Narrow leaves resemble pine needles.

It is neither a fern nor a pine. Fern pine, Podocarpus gracilior, can be a tree taller than fifty feet, and half as broad, but is often a shorn shrub or hedge that can be kept less than eight feet tall. Stems are limber enough while  young to be espaliered. The finely textured evergreen foliage is somewhat yellowish out in full sun, and darker green in partial shade. Individual leaves are as long as two and a half inches, and less than a quarter inch wide, and hang almost like fat pine needles. Some but not all mature trees can drop a bit of messy fruit with hard pits that are a bit larger than those of cherries. Bark gets distinctively blotched as it ages. The deep roots can be remarkably complaisant with concrete. Outer growth can get damaged by the harshest frosts every few winters or so, or roasted by hot dry heat every few summers.

Nasturtium

Nasturtium bloom is sensitive to aridity.

Whether feral or planted intentionally, nasturtium, Trapaeolum majus (which is actually a hybrid with two other species) is a delightful flower that just about everyone appreciates. Its eagerness to self sow and possibly naturalize in riparian situations attest to how easy it is to grow. Seed for many varieties is readily available. Feral plants provide feral seed.

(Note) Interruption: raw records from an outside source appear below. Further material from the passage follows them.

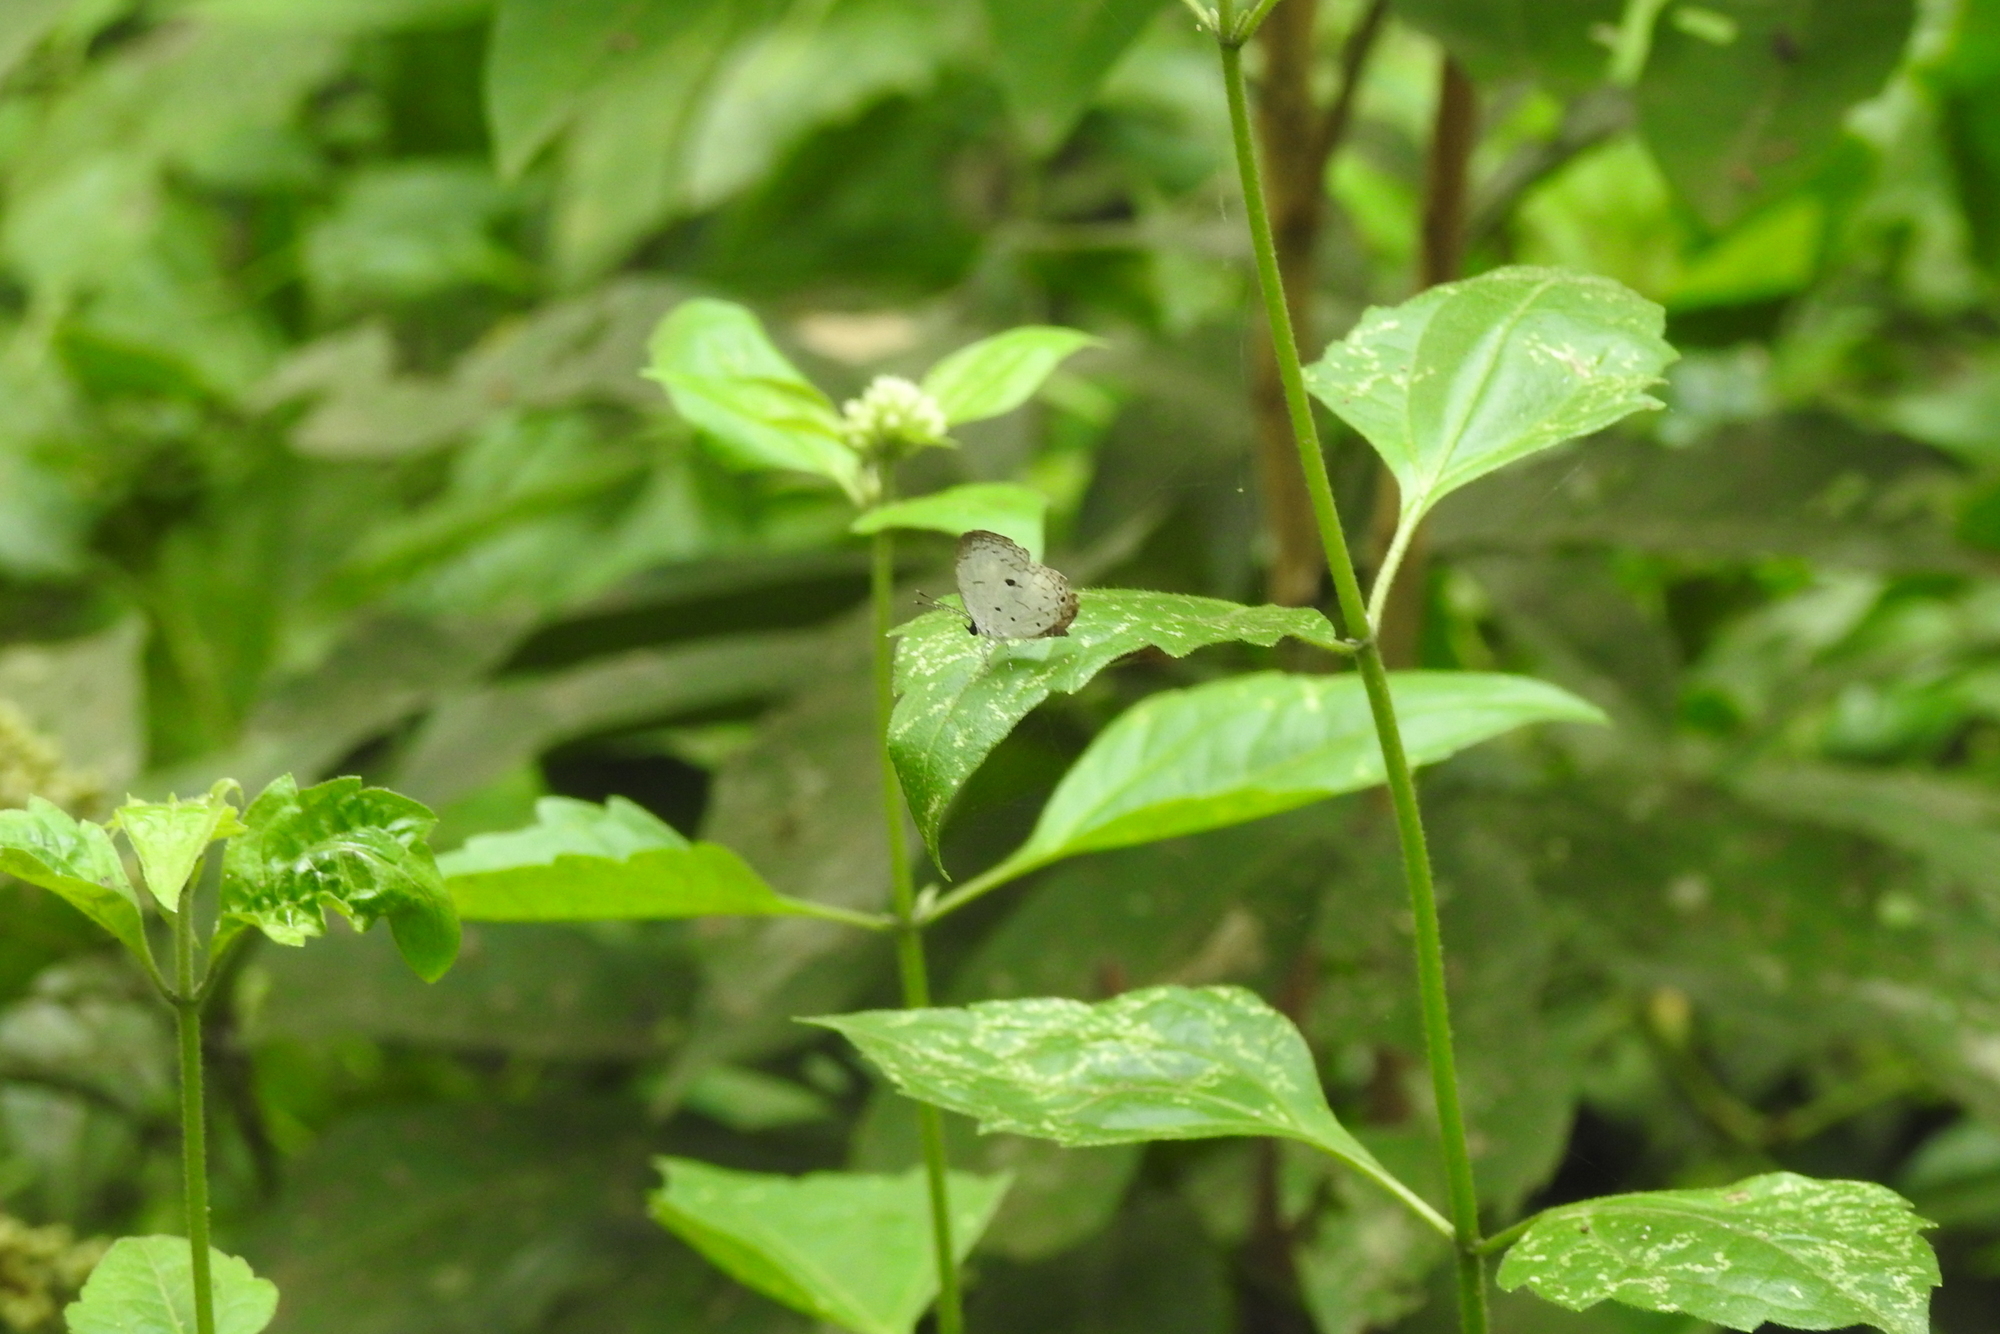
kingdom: Animalia
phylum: Arthropoda
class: Insecta
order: Lepidoptera
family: Lycaenidae
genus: Neopithecops
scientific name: Neopithecops zalmora
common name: Quaker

Bloom of domestic nasturtium can be various shades, tints and hues of yellow, orange or red. Flowers can be striped or blotched with colors of the same range. Some are double. The palest yellow is almost creamy white. The darkest red is almost brown. Feral plants, after a few generations, generally revert to blooming with simple bright orange or yellow.

Plants are more or less annual, but can replace themselves almost as readily as they die out. Those that perform through spring and summer succumb to cooling autumn weather, as their (feral) seedlings begin to replace them for autumn and winter. Those that perform through winter may succumb to frost where winters get cool, but also self sow feral seed for next spring.